Carmy's emotional isolation in a walk-in fridge. (The Bear)

Carmy's emotional isolation in a walk-in fridge. (The Bear)


juin 26, 2024   6 mins

Le menu télévisé de demain promet une avalanche de colère, de débats et d’articulation vigoureuse de deux visions distinctes de l’avenir de l’Amérique. Non, pas le débat présidentiel sur CNN, mais la saison trois de The Bear, sur Hulu. Car The Bear dépeint la cuisine comme le microcosme d’une nation qui a atteint son point d’ébullition, où la moindre éclaboussure de graisse peut déclencher une bagarre générale.

Le créateur de la série, Christopher Storer, a réussi à transformer un programme sur la nourriture en quelque chose qui est maintenant qualifié de ‘phénomène culturel’ — la saison dernière, The Bear était pendant un moment la série télévisée la plus regardée sur toutes les plateformes. La comédie dramatique primée aux Critic’s Choice, Golden Globe et Primetime Emmy met en vedette le ‘rat-boy’ quintessentiel Jeremy Allen White (dont la renommée l’a fait figurer sur des panneaux publicitaires vêtu de rien d’autre que de sous-vêtements Calvin Klein) dans le rôle du chef Carmy Berzatto, et Ayo Edebiri, dont l’interprétation de la sous-chef Sydney Adamu, sincère mais trop ambitieuse, l’a propulsée en couverture de Vanity Fair.

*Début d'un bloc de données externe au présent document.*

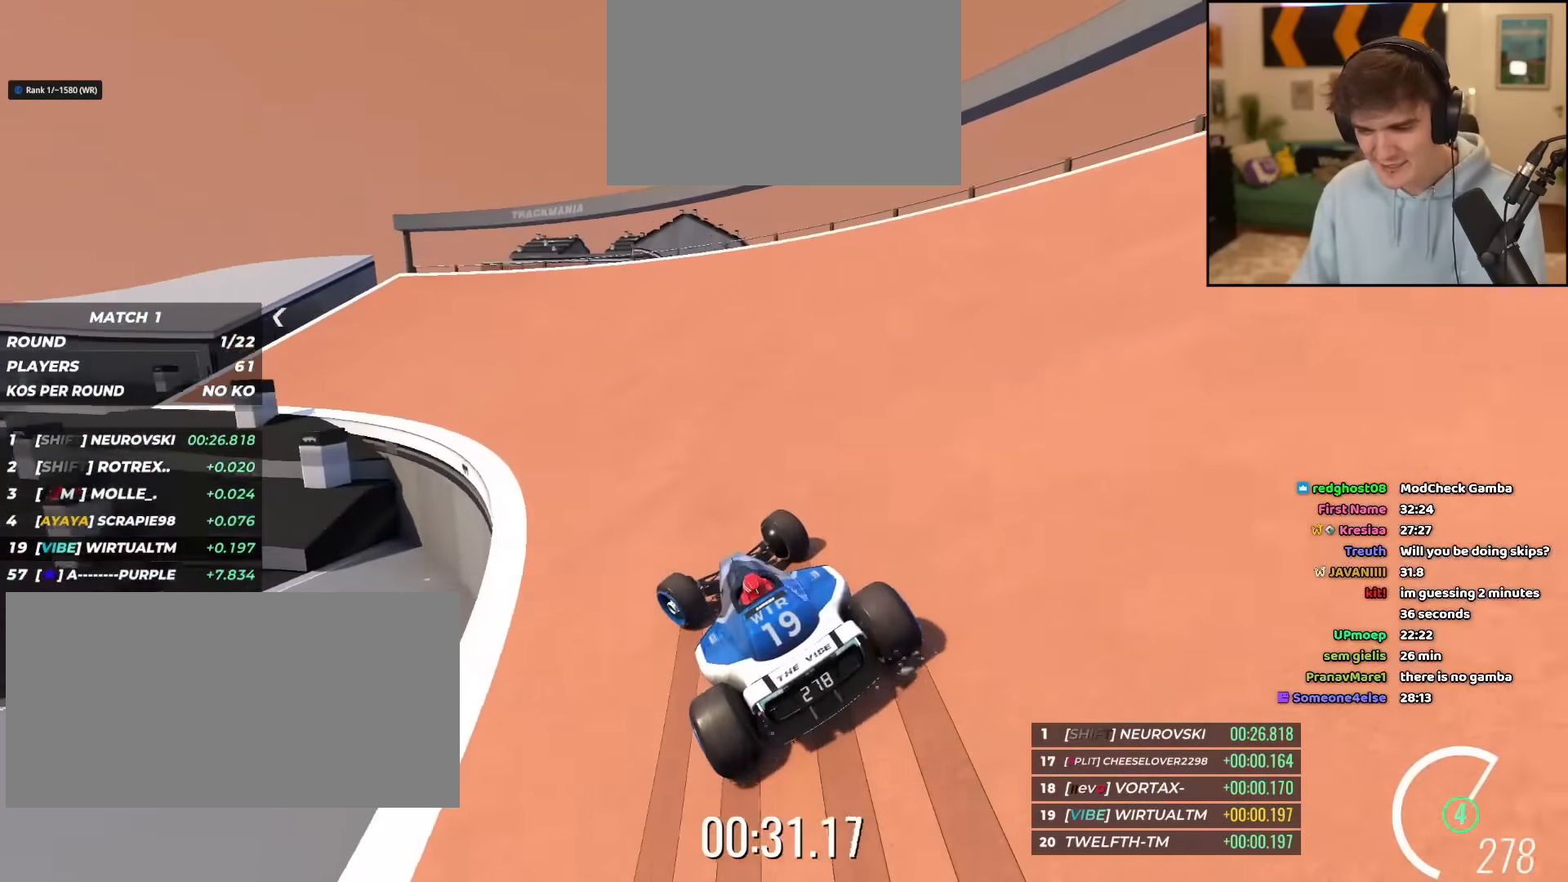
{"keys": ["left", "up"], "events": [[67, "left", "up"], [150, "left", "down"], [250, "left", "up"], [334, "left", "down"]]}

À bien des égards, The Bear est un drame pour l’ère Biden, apportant l’espoir que les acides et les bases peuvent une fois de plus coaguler en un résultat piquant ; que le Tao de la gastronomie peut nous rassembler autour d’un rêve collectif. La transformation quasi-religieuse du restaurant de Carmy, de la sandwicherie The Beef à la sophistication disciplinée de The Bear, dramatise le rêve d’atteindre la terre promise de l’Amérique — le pays où si vous contribuez, vous pouvez réussir, où le financier en polo n’est pas le seul gagnant, où nous pouvons tous devenir dignes de l’idole de Sydney, l’entraîneur légendaire de basketball de l’université Duke, Coach K.

‘The Bear est un drame pour l’ère Biden, apportant l’espoir que les acides et les bases peuvent une fois de plus coaguler en un résultat piquant.’

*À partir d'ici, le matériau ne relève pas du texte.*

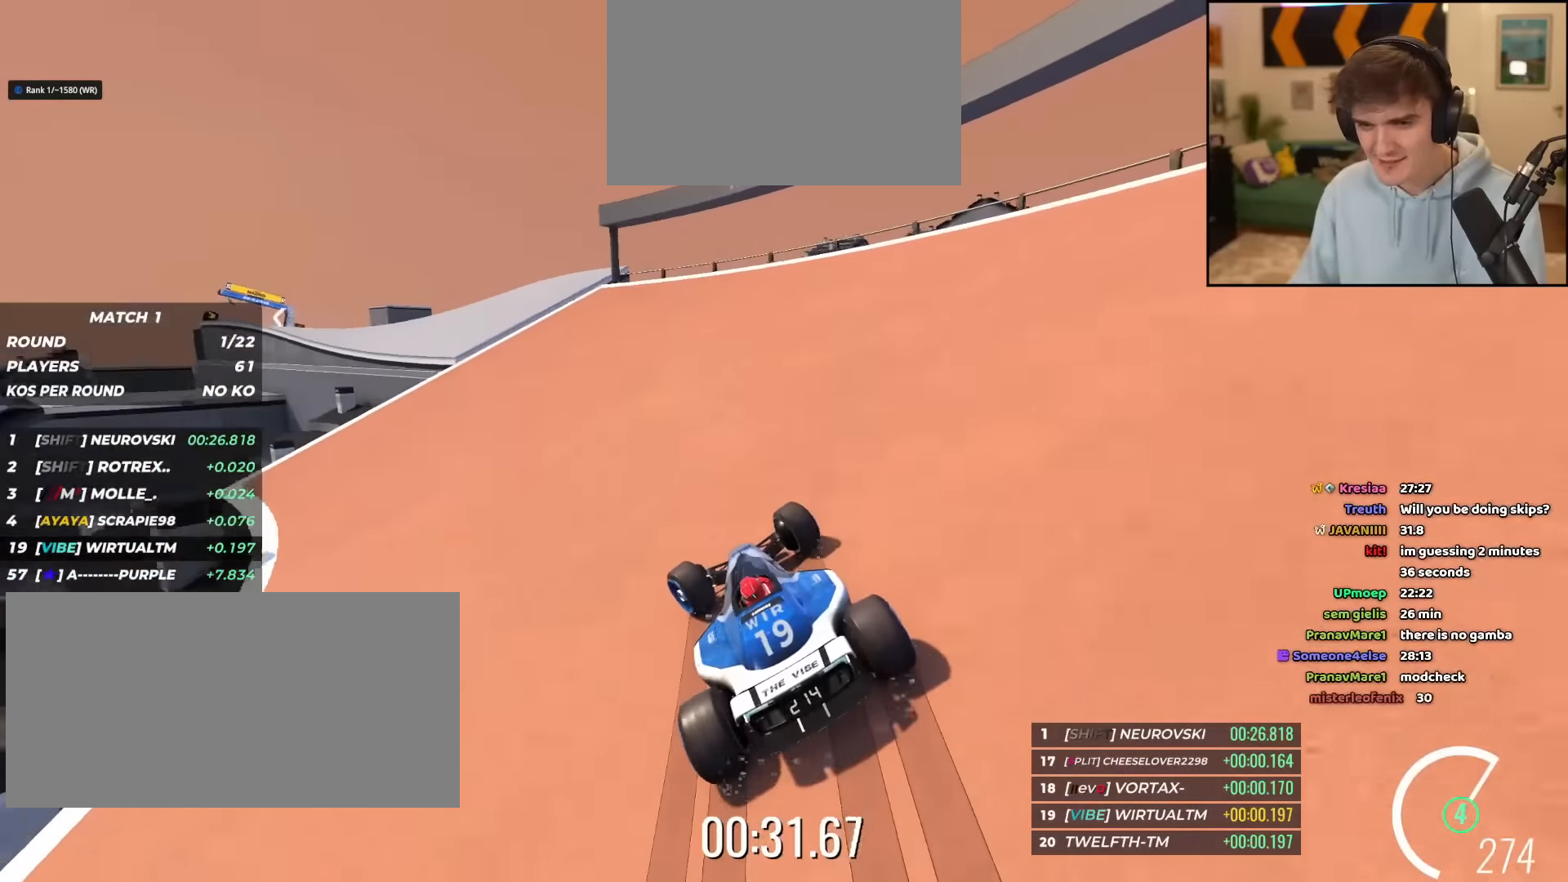
{"keys": ["left", "up"], "events": [[33, "left", "up"], [167, "left", "down"], [400, "left", "up"], [450, "left", "down"]]}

Comme toujours, le rêve américain est accompagné d’épreuves. Le dernier épisode de la saison deux a atteint son apogée avec un Carmy enragé enfermé dans une chambre froide, ce qui était bien sûr une grande métaphore de l’isolement émotionnel, des ambitions contrariées et des blessures profondes de l’addiction, du deuil et de la perte qui composent cet anti-héros réticent. Malgré une brève romance, il s’est avéré incapable d’échapper à son propre brouillard de doute de soi, de déficit d’attention et de dysfonctionnement généralisé.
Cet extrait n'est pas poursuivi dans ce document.